Joint Parsimonious Modeling and Model Order Selection for Multivariate Gaussian Mixtures

Open Access
- Author:
- Markley, Scott Conrad
- Graduate Program:
- Electrical Engineering
- Degree:
- Master of Science
- Document Type:
- Master Thesis
- Date of Defense:
- April 10, 2009
- Committee Members:
- David Jonathan Miller, Thesis Advisor/Co-Advisor
David Jonathan Miller, Thesis Advisor/Co-Advisor - Keywords:
- Expectation Maximization
Model Order Selection
Bayesian Information Criterion
Multivariate Gaussian - Abstract:
- Multivariate Gaussian mixtures are widely used in science and engineering for density estimation, model-based data clustering, and statistical classification. A difficult problem, of special interest for clustering, is estimating the model order, i.e. the number of mixture components. Use of full covariance matrices, with number of parameters quadratic in the feature dimension, entails high model complexity, and thus may underestimate order, while naive Bayes mixtures may introduce model bias and lead to order overestimates.

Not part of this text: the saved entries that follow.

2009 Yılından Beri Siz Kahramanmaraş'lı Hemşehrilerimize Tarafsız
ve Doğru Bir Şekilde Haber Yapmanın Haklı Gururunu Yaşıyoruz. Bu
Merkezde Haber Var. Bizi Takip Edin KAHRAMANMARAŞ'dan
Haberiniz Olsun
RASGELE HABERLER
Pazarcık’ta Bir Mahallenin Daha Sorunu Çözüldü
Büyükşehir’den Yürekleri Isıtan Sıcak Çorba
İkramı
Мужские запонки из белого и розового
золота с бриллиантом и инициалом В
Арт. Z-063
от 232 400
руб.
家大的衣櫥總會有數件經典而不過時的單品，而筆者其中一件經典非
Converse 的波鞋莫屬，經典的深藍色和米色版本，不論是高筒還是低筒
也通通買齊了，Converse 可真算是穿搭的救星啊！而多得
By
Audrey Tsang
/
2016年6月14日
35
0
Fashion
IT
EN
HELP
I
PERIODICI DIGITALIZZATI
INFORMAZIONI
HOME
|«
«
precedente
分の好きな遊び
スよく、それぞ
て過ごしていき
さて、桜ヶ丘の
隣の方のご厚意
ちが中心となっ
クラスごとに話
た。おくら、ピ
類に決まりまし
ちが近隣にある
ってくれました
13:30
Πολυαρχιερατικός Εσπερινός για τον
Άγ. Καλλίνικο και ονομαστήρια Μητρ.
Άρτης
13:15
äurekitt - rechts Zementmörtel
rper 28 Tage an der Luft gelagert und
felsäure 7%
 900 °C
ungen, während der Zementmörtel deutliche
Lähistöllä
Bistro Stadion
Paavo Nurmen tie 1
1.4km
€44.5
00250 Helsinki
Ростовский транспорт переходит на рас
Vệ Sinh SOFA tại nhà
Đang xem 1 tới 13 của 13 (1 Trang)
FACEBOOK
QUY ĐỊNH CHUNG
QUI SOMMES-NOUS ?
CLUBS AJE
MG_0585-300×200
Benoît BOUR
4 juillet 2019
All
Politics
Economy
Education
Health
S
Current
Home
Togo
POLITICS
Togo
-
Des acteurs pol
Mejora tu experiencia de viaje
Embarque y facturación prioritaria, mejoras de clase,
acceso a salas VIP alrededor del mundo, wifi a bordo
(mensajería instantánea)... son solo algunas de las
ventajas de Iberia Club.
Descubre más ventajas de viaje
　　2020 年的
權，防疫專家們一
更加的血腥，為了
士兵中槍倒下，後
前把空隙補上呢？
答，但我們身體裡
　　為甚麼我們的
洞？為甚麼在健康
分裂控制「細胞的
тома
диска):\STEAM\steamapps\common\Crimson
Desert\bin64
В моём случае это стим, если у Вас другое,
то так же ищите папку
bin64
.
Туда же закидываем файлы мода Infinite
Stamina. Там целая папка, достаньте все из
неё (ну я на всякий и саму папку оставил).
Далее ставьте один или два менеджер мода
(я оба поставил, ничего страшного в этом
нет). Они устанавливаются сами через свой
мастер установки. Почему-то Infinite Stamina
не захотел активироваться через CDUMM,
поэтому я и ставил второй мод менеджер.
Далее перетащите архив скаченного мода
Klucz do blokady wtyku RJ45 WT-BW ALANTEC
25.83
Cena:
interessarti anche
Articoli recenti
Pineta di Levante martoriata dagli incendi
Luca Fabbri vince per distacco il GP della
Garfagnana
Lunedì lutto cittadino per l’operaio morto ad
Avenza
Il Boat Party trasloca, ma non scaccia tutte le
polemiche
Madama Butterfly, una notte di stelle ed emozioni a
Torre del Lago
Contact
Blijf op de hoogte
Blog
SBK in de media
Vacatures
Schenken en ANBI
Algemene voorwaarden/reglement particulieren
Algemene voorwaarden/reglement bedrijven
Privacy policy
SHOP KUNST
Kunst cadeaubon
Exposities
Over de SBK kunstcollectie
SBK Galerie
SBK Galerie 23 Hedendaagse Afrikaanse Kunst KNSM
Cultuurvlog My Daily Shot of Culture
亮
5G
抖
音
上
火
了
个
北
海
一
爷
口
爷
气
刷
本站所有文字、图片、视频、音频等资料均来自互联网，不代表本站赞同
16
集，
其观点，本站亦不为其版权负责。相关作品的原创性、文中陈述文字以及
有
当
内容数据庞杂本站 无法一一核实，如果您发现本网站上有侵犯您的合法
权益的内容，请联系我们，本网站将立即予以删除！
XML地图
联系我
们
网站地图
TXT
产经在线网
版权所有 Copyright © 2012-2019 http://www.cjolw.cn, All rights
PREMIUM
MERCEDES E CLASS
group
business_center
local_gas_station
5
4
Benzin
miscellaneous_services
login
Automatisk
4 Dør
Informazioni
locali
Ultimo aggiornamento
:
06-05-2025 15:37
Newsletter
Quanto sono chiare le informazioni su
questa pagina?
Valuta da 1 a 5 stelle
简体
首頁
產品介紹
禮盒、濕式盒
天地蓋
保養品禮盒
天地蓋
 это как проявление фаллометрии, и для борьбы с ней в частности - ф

We develop a parsimonious modeling and model order selection method for multivariate Gaussian mixtures which allows for and optimizes over parameter tying configurations across mixture components applied to each individual parameter, including the covariates. We derive a generalized Expectation-Maximization algorithm for (BIC-based) penalized likelihood minimization. This algorithm, coupled with sequential model order reduction, forms our joint learning and model selection method. Our method searches over a rich space of models with different (data representation, model complexity) tradeoffs and, consistent with minimizing BIC, achieves fine-grained matching of model complexity to the amount of available data. We have found our method to be effective and largely robust in learning accurate model orders and parameter-tying structures for simulated ground-truth mixtures. We also compared against naive Bayes and standard full-covariance Gaussian mixtures for several different criteria: i) accuracy in estimating the number of (ground-truth) components; ii) test set log-likelihood; iii) unsupervised (and semisupervised) classification accuracy; and iv) accuracy when class-conditional mixtures are used in a plug-in Bayes classifier. The results bear out that our parsimonious mixtures and coupled learning give improved accuracy with respect to each of these performance measures.